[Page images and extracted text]
[Start of Attachment]

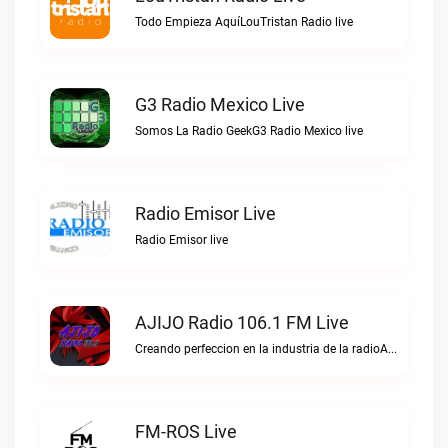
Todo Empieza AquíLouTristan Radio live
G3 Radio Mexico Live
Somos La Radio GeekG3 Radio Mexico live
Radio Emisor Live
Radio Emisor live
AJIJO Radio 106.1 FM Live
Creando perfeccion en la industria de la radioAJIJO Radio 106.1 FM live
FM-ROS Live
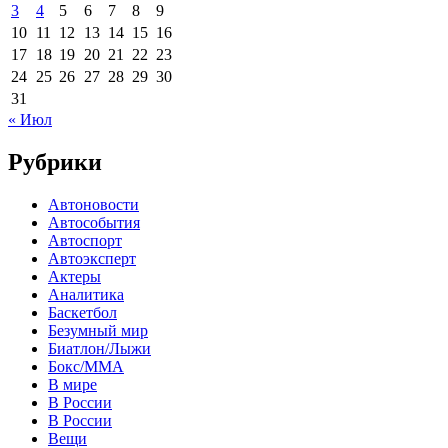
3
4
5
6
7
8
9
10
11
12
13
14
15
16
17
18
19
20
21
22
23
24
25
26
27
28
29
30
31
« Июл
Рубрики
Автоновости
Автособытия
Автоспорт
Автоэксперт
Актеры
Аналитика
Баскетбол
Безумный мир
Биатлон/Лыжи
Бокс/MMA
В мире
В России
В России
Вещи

[End of Attachment]

» **Exercise prompt**
Transcribe all of the data above exactly; no picture belongs in the copy.

» **Answer section**
Todo Empieza AquíLouTristan Radio live
G3 Radio Mexico Live
Somos La Radio GeekG3 Radio Mexico live
Radio Emisor Live
Radio Emisor live
AJIJO Radio 106.1 FM Live
Creando perfeccion en la industria de la radioAJIJO Radio 106.1 FM live
FM-ROS Live
3
4
5
6
7
8
9
10
11
12
13
14
15
16
17
18
19
20
21
22
23
24
25
26
27
28
29
30
31
« Июл
Рубрики
Автоновости
Автособытия
Автоспорт
Автоэксперт
Актеры
Аналитика
Баскетбол
Безумный мир
Биатлон/Лыжи
Бокс/MMA
В мире
В России
В России
Вещи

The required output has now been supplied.